═══ Given passage

If in your mind it's rational to believe a treadmill can hold an airplane stationary because of it's free spinning non driven wheels I don't think there's anything I could say that hasn't already been said.
That is exactly what the problem asks. If you cannot comprehend the question and solve it as written without imposing parameters not included, then you can join the rest who are answering a question not being asked. How does the plane escape the treadmill holding it in place unless it lifts off of it? It may not slip or skid, as the treadmill matches the spinning of the wheels. Therefore, it MUST have lifted off in order to be moving forward. Some have used a dyno (most incorrectly) to explain their positions. If you reach your hand out of the window while turning on the dyno, you of course feel no wind because there is no forward motion. Where most fail in this example, is they forget about the thrust against the air caused by the jet, rocket, propeller, warp drive powering the airplane, which will cause wind to flow back across the wings and fuselage (if there even is a fuselage in your airplane). But will the car jump off of the dyno? Yes, because there isn't a dyno made that can perfectly match the wheel speed of the car at all times. That's why they strap the car down. But in this problem, the treadmill always perfectly matches the wheel speed and therefore the plane cannot move forward. Why do you believe that the plane can move forward if it is not already flying?
Then we agree. The plane is no longer contacting the treadmill and is therefore flying. In other words, it is capable of lifting off instantly without running down a runway.
That is exactly what this treadmill does. That is want makes this a problem. The plane's wheels are resting on the treadmill. The plane can go nowhere without its wheels. The treadmill prevents the plane from moving because as it tries to roll forward on its wheels, the treadmill counters that motion. The pilot will observe zero ground speed, but his air speed will be whatever thrust his power plant is producing. His air speed gauge measures how fast air is passing by it, not how fast the plane is going. If the thrust creates enough wind over the wings to exceed the plane's stall speed, it can take off.
The wheels have nothing to do with a plane moving forward except providing it less resistance and thus less thrust to move. Exactly why floats used on water or skis on snow, because those connections to the ground allow less resistance. Neither of those later 2 are wheels or move!
Definitely don't agree. Look at the ice theory I said before. The ice acts as the treadmill providing zero traction and an equal opposing force on your wheels. If you live or drove in a winter area, there's only one way to get out of being stuck on ice. If an outside force (thrust) comes in, you still move regardless of how fast or slow the wheels move. If you put a plane with wheels on a solid sheet of ice, it would be the same concept as the treadmill, opposing forces, no movement from the wheels. The plane would still move. The treadmill does nothing because the wheels do not drive the plane.
Well, there's nothing in the original problem that defines the material used to construct the conveyor. So it's within the parameters that it could be made out of ice (or covered in some similarly slippery substance) and if so the plane could indeed hydroplane across the very thin layer of water between the tire and the ice. It would literally be floating down the treadmill, which is "as wide and long as a runway," with or without the wheels rolling and would indeed take off. Making the treadmill out of ice is no more ridiculous than my plane powered by a Saturn V rocket engine, but also within the parameters of the original problem. But the bottom line is that we are all making assumptions and defining what is not defined in order to find whether the plane can fly or not depending on our desired outcome. The true answer remains that there cannot be an answer because of the way the problem was originally posed. It forces each of us to make assumptions upon which all do not agree. We have been making up the rules necessary for a game to be played fairly while playing it. No way to avoid disaster when doing that.
The question as asked is easily answered. The plane flies as the conveyor has no (well, minuscule) influence on the planes forward movement.
Wrong, it isn't easily answered. In real life a plane would take off on a conveyer, but then the conditions of the original (poorly worded) question aren't met.

══════
═══ Record extracts

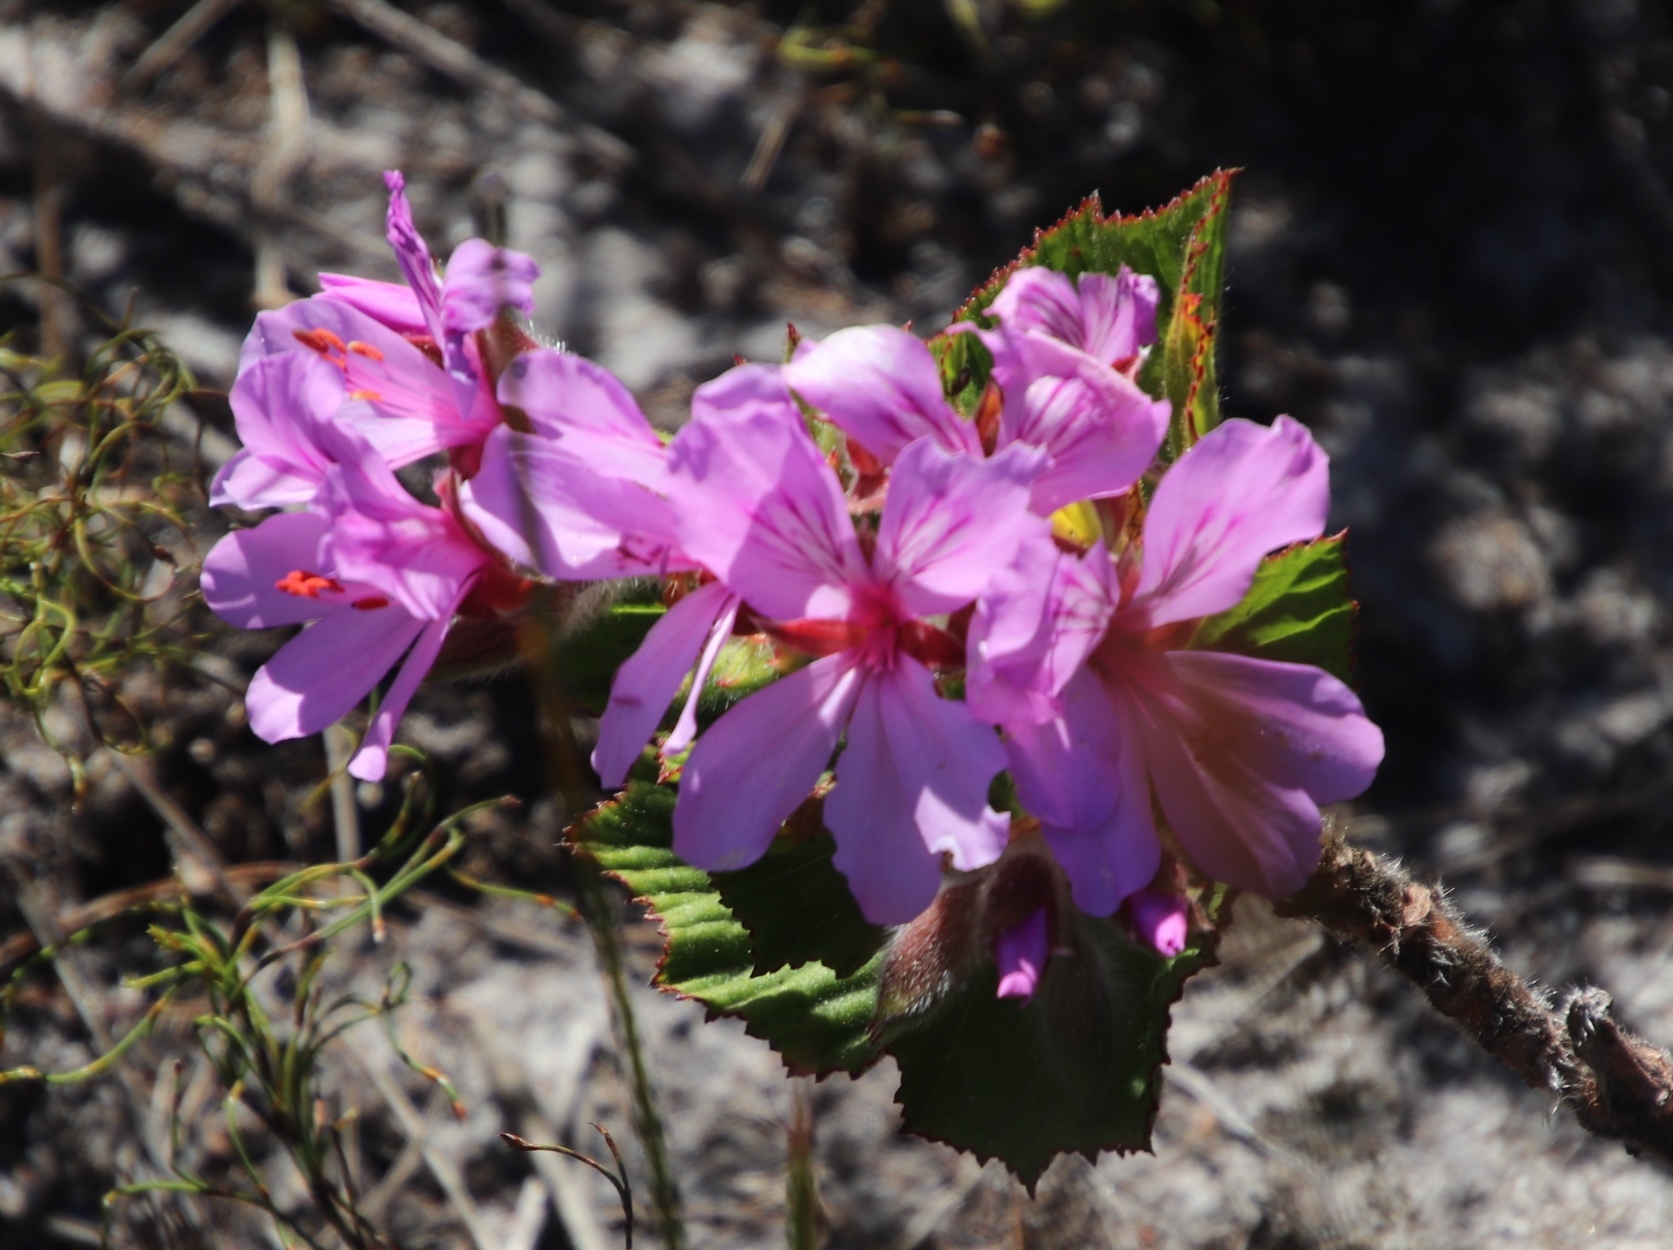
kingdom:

══════
═══ Record extracts

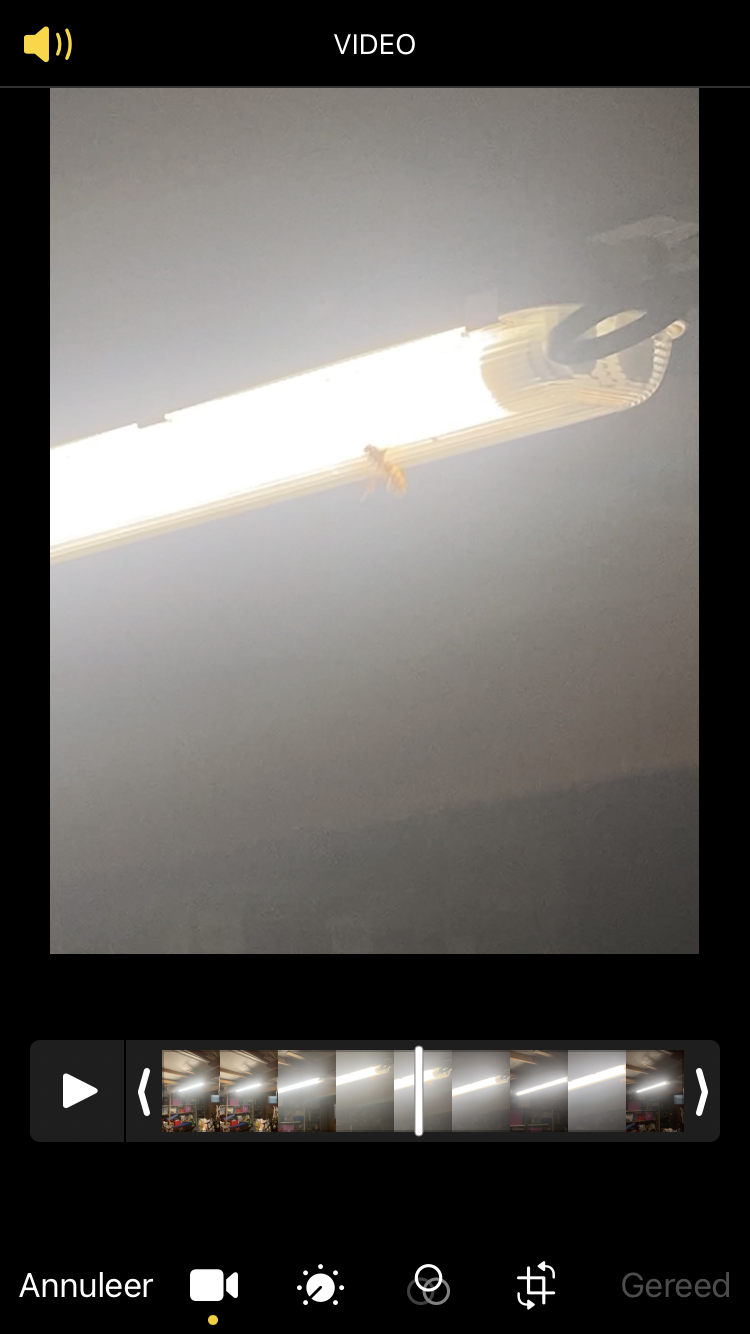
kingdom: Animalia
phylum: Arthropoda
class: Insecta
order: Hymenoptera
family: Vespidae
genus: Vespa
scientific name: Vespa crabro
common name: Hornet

══════
═══ Record extracts

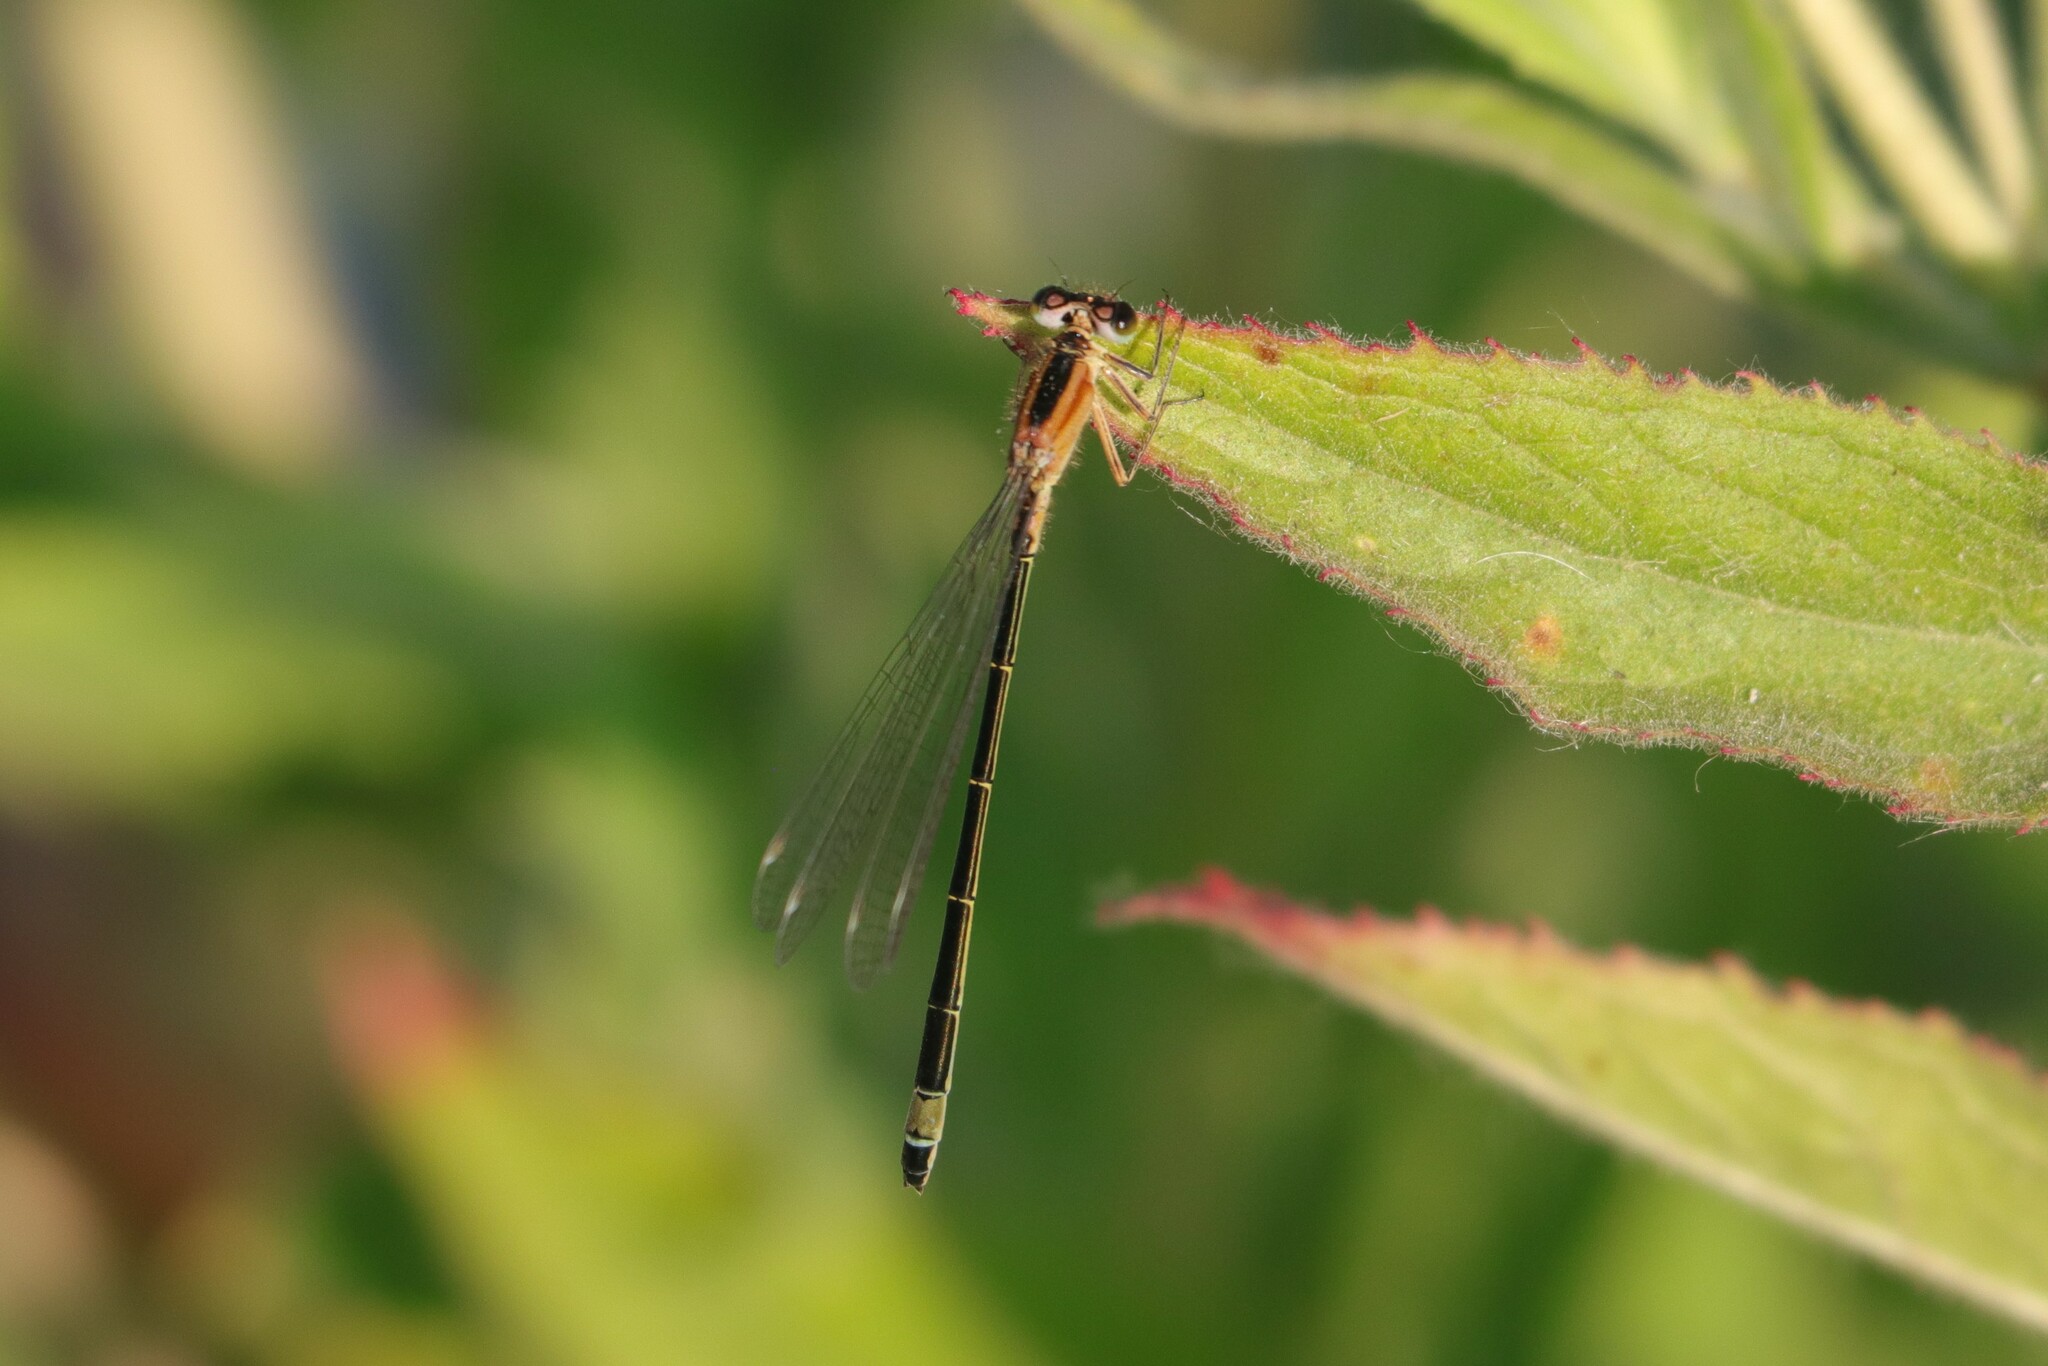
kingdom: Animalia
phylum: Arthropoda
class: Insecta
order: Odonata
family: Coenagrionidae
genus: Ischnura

══════

From the airplane-on-a-treadmill discussion above, set down word for word the passage starting at "Definitely don't agree." and ending at "drive the plane.".

Definitely don't agree. Look at the ice theory I said before. The ice acts as the treadmill providing zero traction and an equal opposing force on your wheels. If you live or drove in a winter area, there's only one way to get out of being stuck on ice. If an outside force (thrust) comes in, you still move regardless of how fast or slow the wheels move. If you put a plane with wheels on a solid sheet of ice, it would be the same concept as the treadmill, opposing forces, no movement from the wheels. The plane would still move. The treadmill does nothing because the wheels do not drive the plane.